Some of the young people taking part the Child Friendly Cities and Communities (CFC) Youth Discovery Day at the Guildhall.
Local young people have taken part in two Unicef UK facilitated events in the Guildhall to allow them to discuss how their rights can be embedded into public services.
A Discovery Evening and a Unicef Community and Youth Discovery Day were delivered through a Unicef partnership with Derry City and Strabane District Council, Western Health and Social Care Trust, the Education Authority and the community and voluntary sector.
The work forms part of the council area’s journey to achieve internationally recognised Unicef Child Friendly Community status.
In advance of the event, children and young people aged four-18 from across the district took part in remote consultations to ensure all their views are represented.

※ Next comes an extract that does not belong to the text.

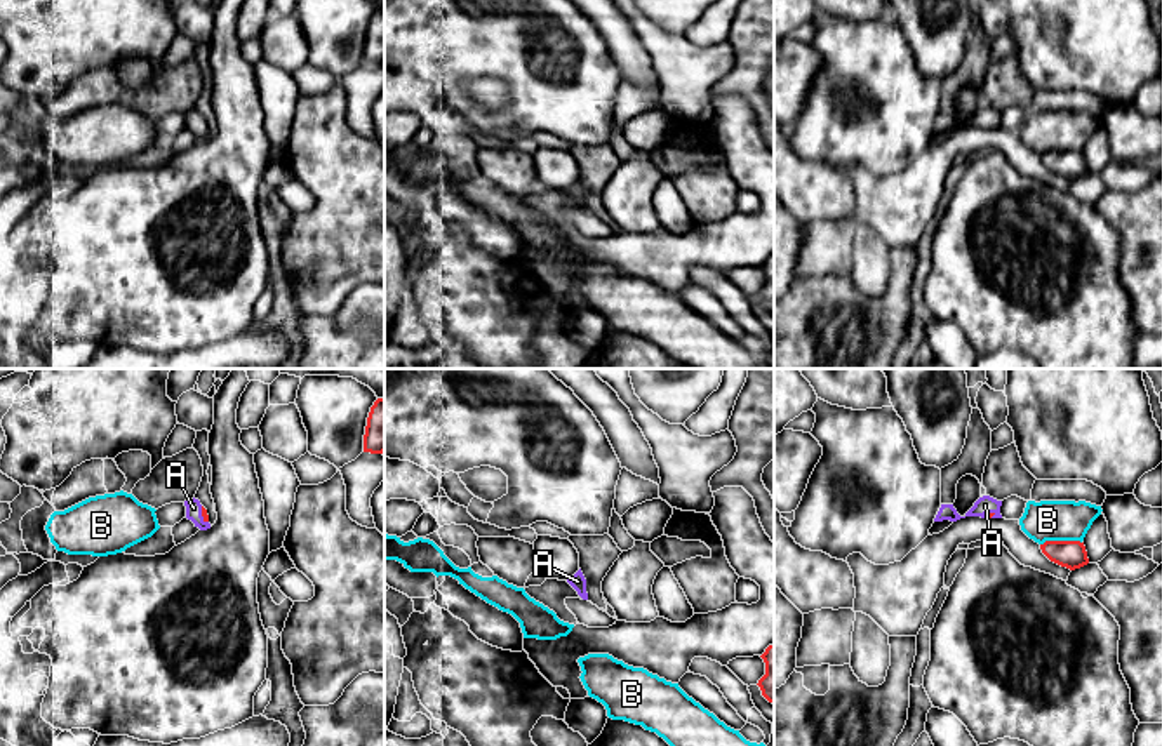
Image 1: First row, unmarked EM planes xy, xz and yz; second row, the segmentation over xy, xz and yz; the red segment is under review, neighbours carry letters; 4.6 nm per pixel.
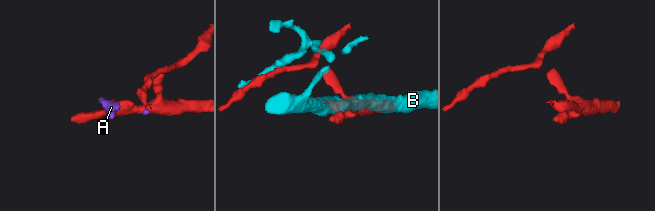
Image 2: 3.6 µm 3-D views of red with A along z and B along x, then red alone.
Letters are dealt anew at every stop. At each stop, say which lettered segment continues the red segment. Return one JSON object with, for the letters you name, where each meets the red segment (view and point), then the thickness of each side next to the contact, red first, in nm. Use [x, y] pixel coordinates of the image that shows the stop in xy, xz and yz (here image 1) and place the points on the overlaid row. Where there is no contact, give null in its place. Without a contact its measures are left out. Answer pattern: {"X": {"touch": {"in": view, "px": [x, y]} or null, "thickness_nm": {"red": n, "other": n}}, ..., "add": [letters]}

The children and young people have explored what it feels like to grow up in Derry City and Strabane, talking about things like places to play, meeting friends, being healthy and feeling safe.
The information collected during the discovery phase will be used to shape the two-three year action plan to make the vision of a Child Friendly Community a reality.
Mayor of Derry City and Strabane District Council, Councillor Michaela Boyle, attended the event and thanked the young people in attendance for their useful and honest contribution.
“Child Friendly Communities aim to create cities and communities where all children have a meaningful say in and truly benefit from the local decisions, services and spaces that shape their lives,” she explained.
“With expert training and guidance from Unicef UK, the partnership sees politicians, staff and volunteers turning to children’s rights – as set out in the United Nations Convention on the Rights of the Child – to guide decisions that affect children and young people.
“Ongoing work has been taking place at a local level and a range of youth and adult stakeholders have already been involved in remote consultation.”
Concluding, the Mayor said:“This event allowed children and young people to have an input into the decisions that affect them – from major policies, to decisions around the care they receive.”